Shearwater - Animal Joy
Record Label: Sub Pop
Release Date: February 14, 2012
It happens week after week, year after year. Band releases a few strong efforts, establishing themselves as power players and prompting us to designate any upcoming music from them as worthy of anticipation, only to bestow upon us a disappointing clunker. Maybe it's just me or some product of my unreasonably high expectations, but I've begun to feel like my excitement over an entry on the release calendar is some sort of kiss of death. Thankfully, there are a few bands out there like Shearwater, who despite lineup changes and stylistic shifts, manage to hit the bar every time, if not one-up themselves with each new release.
Although much has been made of Animal Joy as a departure from the band's last few albums, Shearwater once again prove themselves a rock in a sea of inconsistency. Given the band's already impressive discography, it may be a bold statement, but it may very well be their most powerful achievement to date. Certainly, I can't imagine the record leaving fans wishing for anything more.
For one, vocalist and songwriter Jonathan Meiburg, whose dramatic performances have stood front and center on Shearwater's recent releases, is at the peak of his abilities here. It's actually rather awe-inspiring to go back and revisit earlier albums Everybody Makes Mistakes and Winged Life and hear a singer with a rare gift who hadn't quite yet learned to harness its power, and then witness just what a magnificent instrument his voice has become here. While Rook and The Golden Archipelago displayed his ability to shake the walls with force, Animal Joy balances that strength with nuance. The sense of theatricality is not entirely absent, but there's definitely more emphasis on subtlety and understatement that serves these songs well.
As promised, Animal Joy is more directly rock-oriented than Shearwater's more recent albums, but that doesn't hinder their ability to once again produce a startingly beautiful set of songs, with a few surprises along the way as well. "Animal Life" opens the album in a relatively familiar way, exhibiting a number of the band's hallmarks: chamber-folk underpinnings, naturalistic imagery and unsettled (and usually inscrutable) self-reflection. However, "Breaking the Yearlings" quickly confirms all the pre-release talk about a guitar-centric edge to the new songs. Not surprisingly, the real anchor remains Thor Harris's thunderous drumming; without question the mixing is at least partially at work, but the percussion on Shearwater's albums is consistently among the best by an indie rock band not named The National, and Animal Joy is no different.
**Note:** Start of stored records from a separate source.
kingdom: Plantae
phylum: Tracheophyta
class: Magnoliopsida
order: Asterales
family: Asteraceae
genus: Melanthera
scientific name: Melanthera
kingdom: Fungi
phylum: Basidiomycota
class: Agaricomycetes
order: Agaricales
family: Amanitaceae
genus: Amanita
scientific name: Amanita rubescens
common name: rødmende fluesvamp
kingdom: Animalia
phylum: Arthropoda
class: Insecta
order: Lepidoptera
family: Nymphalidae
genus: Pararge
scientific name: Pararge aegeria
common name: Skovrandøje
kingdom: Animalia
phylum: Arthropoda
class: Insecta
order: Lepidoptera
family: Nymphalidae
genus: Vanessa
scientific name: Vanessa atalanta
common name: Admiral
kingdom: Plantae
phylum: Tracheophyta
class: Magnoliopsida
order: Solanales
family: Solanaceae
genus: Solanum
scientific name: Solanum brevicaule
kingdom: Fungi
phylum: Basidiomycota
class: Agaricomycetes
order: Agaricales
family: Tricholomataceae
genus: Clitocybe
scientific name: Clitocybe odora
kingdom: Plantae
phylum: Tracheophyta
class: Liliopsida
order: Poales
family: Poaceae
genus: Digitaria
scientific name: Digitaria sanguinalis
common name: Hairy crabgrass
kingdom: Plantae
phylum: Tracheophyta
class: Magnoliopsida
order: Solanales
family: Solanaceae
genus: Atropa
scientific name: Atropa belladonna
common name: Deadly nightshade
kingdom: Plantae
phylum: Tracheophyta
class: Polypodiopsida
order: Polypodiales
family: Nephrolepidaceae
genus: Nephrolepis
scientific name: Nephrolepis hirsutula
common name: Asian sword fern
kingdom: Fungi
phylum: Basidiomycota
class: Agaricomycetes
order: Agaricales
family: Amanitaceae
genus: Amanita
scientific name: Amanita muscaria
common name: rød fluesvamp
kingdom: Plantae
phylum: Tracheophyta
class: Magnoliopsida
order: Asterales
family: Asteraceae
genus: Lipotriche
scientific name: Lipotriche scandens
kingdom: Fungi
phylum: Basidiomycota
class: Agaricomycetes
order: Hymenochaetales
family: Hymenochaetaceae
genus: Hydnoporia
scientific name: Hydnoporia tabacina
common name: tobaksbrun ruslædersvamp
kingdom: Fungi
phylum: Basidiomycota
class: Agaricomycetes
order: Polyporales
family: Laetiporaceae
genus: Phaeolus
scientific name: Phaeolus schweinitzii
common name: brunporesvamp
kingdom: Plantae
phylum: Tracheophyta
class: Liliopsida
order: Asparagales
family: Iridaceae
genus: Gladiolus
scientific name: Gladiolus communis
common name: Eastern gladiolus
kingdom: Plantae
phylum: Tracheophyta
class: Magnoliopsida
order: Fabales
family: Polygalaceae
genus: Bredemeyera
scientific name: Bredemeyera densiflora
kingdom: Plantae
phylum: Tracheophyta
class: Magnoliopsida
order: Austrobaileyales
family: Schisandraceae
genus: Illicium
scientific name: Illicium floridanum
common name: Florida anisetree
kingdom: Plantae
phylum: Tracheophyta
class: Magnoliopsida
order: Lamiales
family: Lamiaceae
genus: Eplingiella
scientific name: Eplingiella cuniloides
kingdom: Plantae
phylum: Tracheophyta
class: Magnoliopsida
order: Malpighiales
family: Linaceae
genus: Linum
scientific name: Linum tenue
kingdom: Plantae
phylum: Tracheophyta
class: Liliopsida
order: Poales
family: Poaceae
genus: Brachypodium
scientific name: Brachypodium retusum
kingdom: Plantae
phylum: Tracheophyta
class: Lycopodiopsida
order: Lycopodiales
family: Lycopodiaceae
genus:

The record's astonishing eclecticism is readily evident in the one-two punch of "Insolence" and "Immaculate" at the album's center. For all the comparisons to Talk Talk that Shearwater have received in the past, the similarities, to my ears anyway, always began and ended with the range and tone of Meiburg's vocals, which are clearly reminiscent of Mark Hollis. "Insolence" seems like an attempt to finally make good on those references, clearly taking cues from Spirit of Eden's unique guitar tones and striking use of silence almost as an instrument in itself. It's followed immediately by "Immaculate", the most uptempo and hook-driven song of Shearwater's career. If this isn't enough proof that Shearwater are on top of their creative game, check out their adept handling of the gently swaying grooves of "Open Your Houses" and "Believing Makes It Easy" to put any questions to rest.
Though Animal Joy is incredibly effective as an album, context isn't really necessary to appreciate any of its many bright moments. Because each individual song (with perhaps the exception of the no-less-awesome "Insolence") sounds like a potential single in its own right, the record seems capable of drawing new fans into the Shearwater fold while being satisfying to long-time followers-- or at least those who can overlook the slightly less histrionic, slightly more organic approach. It would be a shame not to. Animal Joy represents a remarkable band in their prime of their career and is a stunning success on every level.